6. Si MmeA..., en deuxième lieu, soutient également qu'elle doit être regardée comme justifiant de l'existence d'une possession d'état, les éléments qu'elle a produit pour la première fois en appel, à savoir des documents qui attestent qu'elle s'est, après son arrivée en France, rendue au Cameroun, en 2012, 2014 et 2016, ainsi que plusieurs photographies la montrant aux côtés d'une adolescente dont l'identité n'est pas établie, et des preuves d'envois réguliers d'argent depuis le début de l'année 2014, soit peu de temps avant l'autorisation de regroupement familial, alors que Mme A...réside en France depuis 2005, ne suffisent pas, en tout état de cause, à établir à son profit l'existence d'une possession d'état, laquelle se doit de présenter notamment un caractère continu. De même, les relevés de communication via Internet entre Mme A...et sa fille alléguée, qui portent sur la seule période de l'été 2018, ne peuvent davantage établir le maintien d'une relation continue entre elles. Mme A...ne peut ainsi, contrairement à ce qu'elle soutient, être regardée comme justifiant d'une possession d'état.
7. Enfin, en l'absence de toute démonstration probante du lien de filiation allégué, Mme A...n'est pas fondée à invoquer la méconnaissance des stipulations de l'article 8 de la convention européenne de sauvegarde des droits de l'homme et des libertés fondamentales et de l'article 3-1 de la convention internationale relative aux droits de l'enfant.
8. Il résulte de ce qui précède que Mme A...et Mlle B...ne sont pas fondées à soutenir que c'est à tort que, par le jugement attaqué, le tribunal administratif de Nantes a rejeté leur demande.
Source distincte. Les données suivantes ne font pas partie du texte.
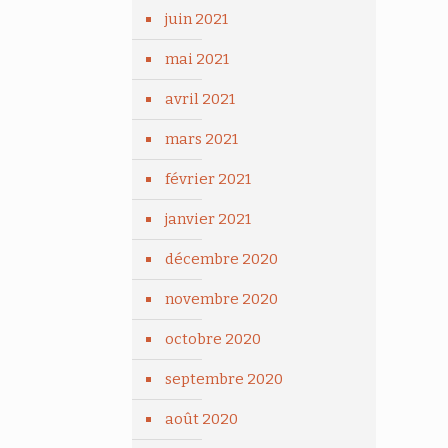
juin 2021
mai 2021
avril 2021
mars 2021
février 2021
janvier 2021
décembre 2020
novembre 2020
octobre 2020
septembre 2020
août 2020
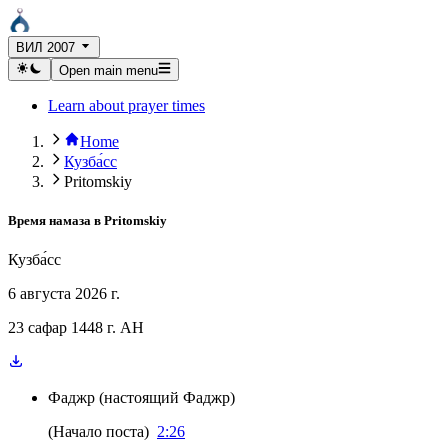
ВИЛ 2007
Open main menu
Learn about prayer times
Home
Кузба́сс
Pritomskiy
Время намаза в
Pritomskiy
Кузба́сс
6 августа 2026 г.
23 сафар 1448 г. AH
Фаджр
(
настоящий Фаджр
)
(
Начало поста
)
2:26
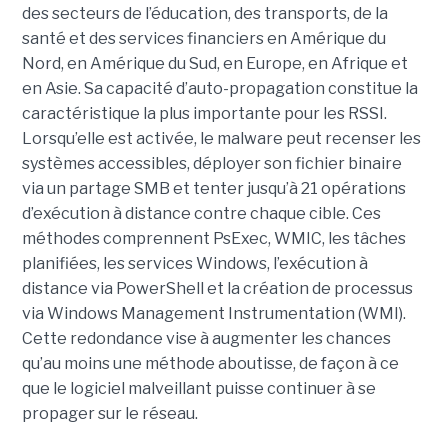
des secteurs de l’éducation, des transports, de la
santé et des services financiers en Amérique du
Nord, en Amérique du Sud, en Europe, en Afrique et
en Asie. Sa capacité d’auto-propagation constitue la
caractéristique la plus importante pour les RSSI.
Lorsqu’elle est activée, le malware peut recenser les
systèmes accessibles, déployer son fichier binaire
via un partage SMB et tenter jusqu’à 21 opérations
d’exécution à distance contre chaque cible. Ces
méthodes comprennent PsExec, WMIC, les tâches
planifiées, les services Windows, l’exécution à
distance via PowerShell et la création de processus
via Windows Management Instrumentation (WMI).
Cette redondance vise à augmenter les chances
qu’au moins une méthode aboutisse, de façon à ce
que le logiciel malveillant puisse continuer à se
propager sur le réseau.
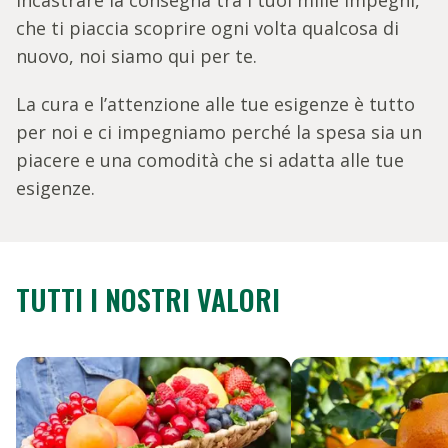
incastrare la consegna tra i tuoi mille impegni,
che ti piaccia scoprire ogni volta qualcosa di
nuovo, noi siamo qui per te.
La cura e l’attenzione alle tue esigenze è tutto
per noi e ci impegniamo perché la spesa sia un
piacere e una comodità che si adatta alle tue
esigenze.
TUTTI I NOSTRI VALORI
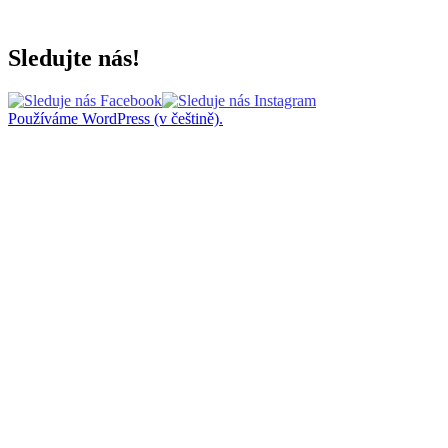
Sledujte nás!
Používáme WordPress (v češtině).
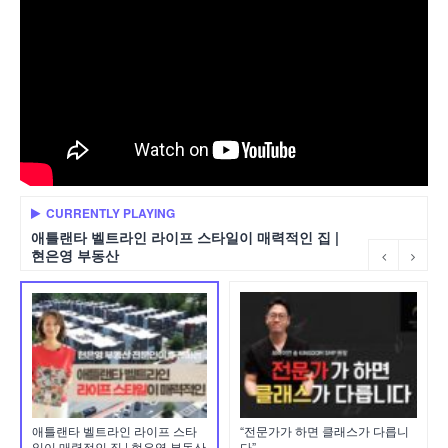
CURRENTLY PLAYING
애틀랜타 벨트라인 라이프 스타일이 매력적인 집 |
현은영 부동산
애틀랜타 벨트라인 라이프 스타
“전문가가 하면 클래스가 다릅니
일이 매력적인 집 | 현은영 부동산
다”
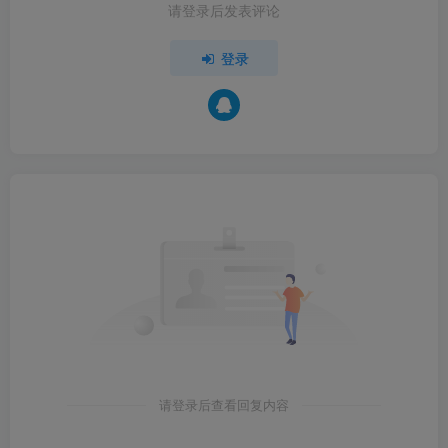
请登录后发表评论
登录
请登录后查看回复内容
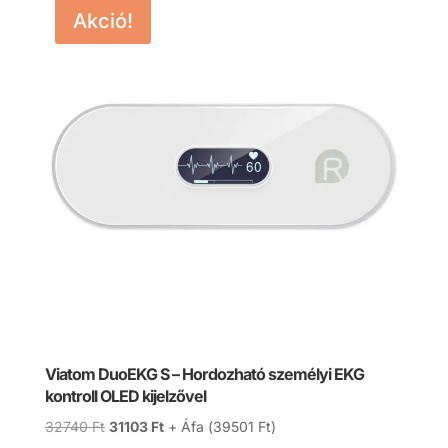
Akció!
Viatom DuoEKG S – Hordozható személyi EKG
kontroll OLED kijelzővel
Original
Current
32740
Ft
31103
Ft
+ Áfa (
39501
Ft
)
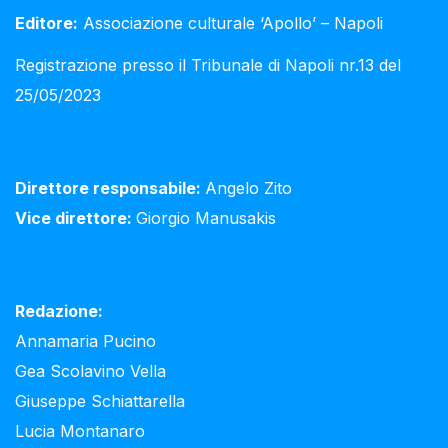
Editore:
Associazione culturale ‘Apollo’ – Napoli
Registrazione presso il Tribunale di Napoli nr.13 del
25/05/2023
Direttore responsabile:
Angelo Zito
Vice direttore:
Giorgio Manusakis
Redazione:
Annamaria Pucino
Gea Scolavino Vella
Giuseppe Schiattarella
Lucia Montanaro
Leurs conclusions en injonction ne peuvent, par voie de conséquence, qu'être également rejetées, de même que leurs conclusions présentées au titre de l'article L. 761-1 du code de justice administrative.
D E C I D E :
Article 1er : La requête de Mme A... et de Mlle B...est rejetée.
Article 2 : Le présent arrêt sera notifié à Mme D... A...et au ministre d'Etat, ministre de l'intérieur.
Délibéré après l'audience du 21 septembre 2018, à laquelle siégeaient :
- M. Degommier, président,
- M. Mony, premier conseiller,
- Mme Picquet, premier conseiller,
Lu en audience publique le 8 octobre 2018.
Le rapporteur,
A. MONYLe président,
S. DEGOMMIER
Le greffier,
C. GOY
La République mande et ordonne au ministre d'Etat, ministre de l'intérieur en ce qui le concerne, et à tous huissiers de justice à ce requis en ce qui concerne les voies de droit commun contre les parties privées, de pourvoir à l'exécution de la présente décision.